§ What the exercise asks
Go to the line holding "45: (493, 217)" in the data below and repeat it exactly, then each line after it up to and including the one holding "87: (122, 118)". Omit pictures.
..............................
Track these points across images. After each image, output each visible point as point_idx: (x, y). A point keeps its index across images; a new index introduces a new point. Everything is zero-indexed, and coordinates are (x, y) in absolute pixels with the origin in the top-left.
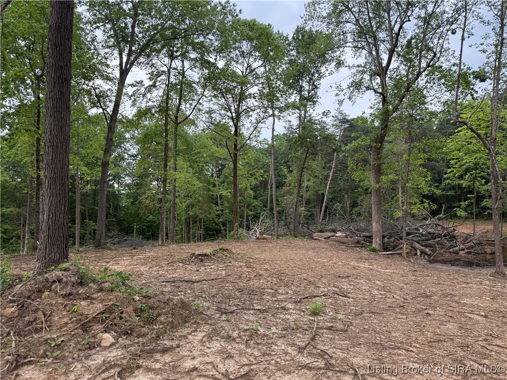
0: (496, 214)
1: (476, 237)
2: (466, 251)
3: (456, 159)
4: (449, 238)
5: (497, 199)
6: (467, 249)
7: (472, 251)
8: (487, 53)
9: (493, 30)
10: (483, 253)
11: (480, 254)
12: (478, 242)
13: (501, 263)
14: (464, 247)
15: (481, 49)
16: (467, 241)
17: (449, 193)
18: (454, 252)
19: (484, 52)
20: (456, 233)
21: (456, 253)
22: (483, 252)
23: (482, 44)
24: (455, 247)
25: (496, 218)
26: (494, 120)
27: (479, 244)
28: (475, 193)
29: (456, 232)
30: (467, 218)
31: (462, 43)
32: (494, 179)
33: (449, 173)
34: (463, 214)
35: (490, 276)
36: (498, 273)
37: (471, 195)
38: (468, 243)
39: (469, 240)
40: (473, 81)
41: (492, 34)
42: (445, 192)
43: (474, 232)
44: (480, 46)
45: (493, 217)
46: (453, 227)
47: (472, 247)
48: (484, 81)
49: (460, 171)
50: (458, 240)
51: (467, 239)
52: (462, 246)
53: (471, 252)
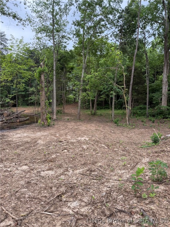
1: (16, 114)
6: (7, 120)
11: (14, 122)
27: (17, 117)
38: (10, 117)
43: (17, 111)
50: (4, 116)
51: (10, 115)
52: (3, 119)
53: (8, 122)
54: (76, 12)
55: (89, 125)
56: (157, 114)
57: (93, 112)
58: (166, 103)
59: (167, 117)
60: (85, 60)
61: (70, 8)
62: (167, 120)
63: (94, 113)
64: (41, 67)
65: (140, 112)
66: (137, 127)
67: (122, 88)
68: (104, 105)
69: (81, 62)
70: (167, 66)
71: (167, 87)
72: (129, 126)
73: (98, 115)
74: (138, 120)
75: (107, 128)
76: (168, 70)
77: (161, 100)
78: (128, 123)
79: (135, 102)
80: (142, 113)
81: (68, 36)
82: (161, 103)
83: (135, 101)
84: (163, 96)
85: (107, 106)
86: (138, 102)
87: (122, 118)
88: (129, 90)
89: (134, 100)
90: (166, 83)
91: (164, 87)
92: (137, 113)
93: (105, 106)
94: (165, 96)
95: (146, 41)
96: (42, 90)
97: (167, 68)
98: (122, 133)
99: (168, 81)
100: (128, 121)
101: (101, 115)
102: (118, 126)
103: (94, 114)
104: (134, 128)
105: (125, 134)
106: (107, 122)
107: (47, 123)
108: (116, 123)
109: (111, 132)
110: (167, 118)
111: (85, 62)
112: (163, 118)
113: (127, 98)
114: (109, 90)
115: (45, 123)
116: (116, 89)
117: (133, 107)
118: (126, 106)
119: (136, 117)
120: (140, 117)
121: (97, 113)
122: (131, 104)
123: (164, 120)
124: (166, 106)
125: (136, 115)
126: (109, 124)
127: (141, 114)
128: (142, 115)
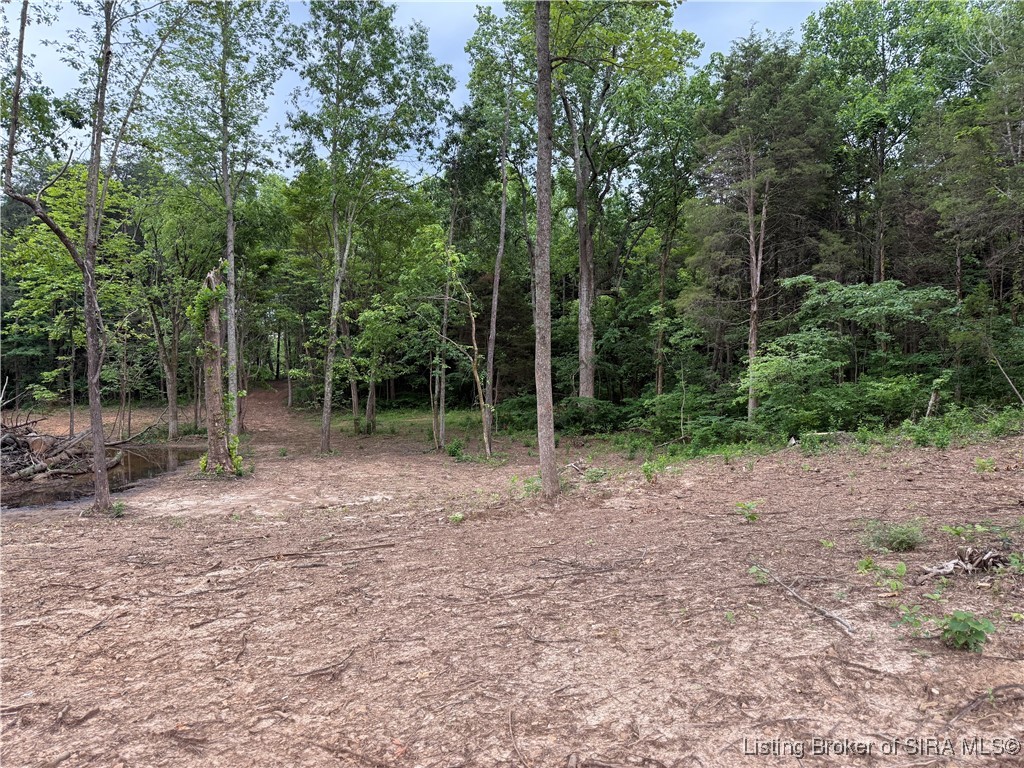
0: (96, 395)
1: (74, 441)
2: (50, 471)
3: (32, 280)
4: (15, 449)
5: (98, 365)
6: (53, 467)
7: (62, 470)
8: (82, 71)
9: (94, 27)
10: (85, 473)
11: (79, 474)
12: (78, 451)
13: (104, 488)
14: (45, 465)
15: (65, 56)
16: (55, 452)
17: (31, 352)
18: (20, 478)
19: (75, 65)
20: (31, 438)
21: (28, 479)
22: (85, 470)
23: (70, 49)
24: (26, 466)
25: (95, 400)
26: (92, 209)
27: (79, 455)
28: (74, 353)
29: (32, 434)
30: (55, 404)
31: (22, 29)
32: (92, 326)
33: (17, 309)
34: (49, 395)
35: (83, 516)
36: (98, 508)
37: (65, 358)
38: (56, 455)
39: (60, 449)
40: (59, 121)
41: (91, 34)
42: (21, 349)
43: (72, 431)
44: (65, 49)
45: (90, 400)
46: (27, 424)
47: (64, 463)
48: (80, 128)
49: (41, 306)
50: (35, 452)
51: (53, 447)
52: (42, 463)
53: (60, 474)
54: (303, 93)
55: (370, 466)
56: (568, 422)
57: (364, 421)
58: (591, 387)
59: (594, 429)
60: (342, 256)
61: (277, 72)
62: (592, 437)
63: (368, 426)
64: (210, 287)
65: (519, 415)
66: (512, 460)
67: (468, 350)
68: (393, 394)
69: (332, 263)
70: (589, 280)
71: (592, 340)
72: (493, 460)
73: (381, 432)
74: (513, 441)
75: (431, 469)
76: (592, 291)
77: (577, 378)
78: (488, 450)
79: (503, 385)
80: (526, 420)
81: (265, 153)
82: (577, 386)
83: (504, 380)
84: (582, 366)
85: (406, 396)
86: (511, 383)
87: (468, 440)
88: (486, 356)
89: (502, 378)
90: (588, 329)
91: (583, 342)
92: (511, 421)
93: (397, 397)
94: (586, 366)
95: (527, 199)
96: (213, 360)
97: (589, 285)
98: (474, 478)
99: (594, 324)
100: (487, 445)
101: (393, 432)
102: (460, 461)
103: (370, 430)
104: (504, 465)
105: (484, 480)
106: (424, 453)
107: (231, 467)
108: (453, 454)
109: (445, 478)
110: (591, 433)
111: (341, 261)
112: (584, 434)
113: (484, 379)
114: (427, 354)
115: (227, 467)
116: (447, 350)
117: (498, 400)
118: (482, 403)
119: (510, 434)
120: (520, 433)
121: (378, 427)
122: (494, 392)
123: (585, 437)
124: (592, 397)
125: (509, 428)
126: (432, 459)
127: (524, 424)
128: (526, 426)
..............................
§ Task answer
45: (493, 217)
46: (453, 227)
47: (472, 247)
48: (484, 81)
49: (460, 171)
50: (458, 240)
51: (467, 239)
52: (462, 246)
53: (471, 252)
1: (16, 114)
6: (7, 120)
11: (14, 122)
27: (17, 117)
38: (10, 117)
43: (17, 111)
50: (4, 116)
51: (10, 115)
52: (3, 119)
53: (8, 122)
54: (76, 12)
55: (89, 125)
56: (157, 114)
57: (93, 112)
58: (166, 103)
59: (167, 117)
60: (85, 60)
61: (70, 8)
62: (167, 120)
63: (94, 113)
64: (41, 67)
65: (140, 112)
66: (137, 127)
67: (122, 88)
68: (104, 105)
69: (81, 62)
70: (167, 66)
71: (167, 87)
72: (129, 126)
73: (98, 115)
74: (138, 120)
75: (107, 128)
76: (168, 70)
77: (161, 100)
78: (128, 123)
79: (135, 102)
80: (142, 113)
81: (68, 36)
82: (161, 103)
83: (135, 101)
84: (163, 96)
85: (107, 106)
86: (138, 102)
87: (122, 118)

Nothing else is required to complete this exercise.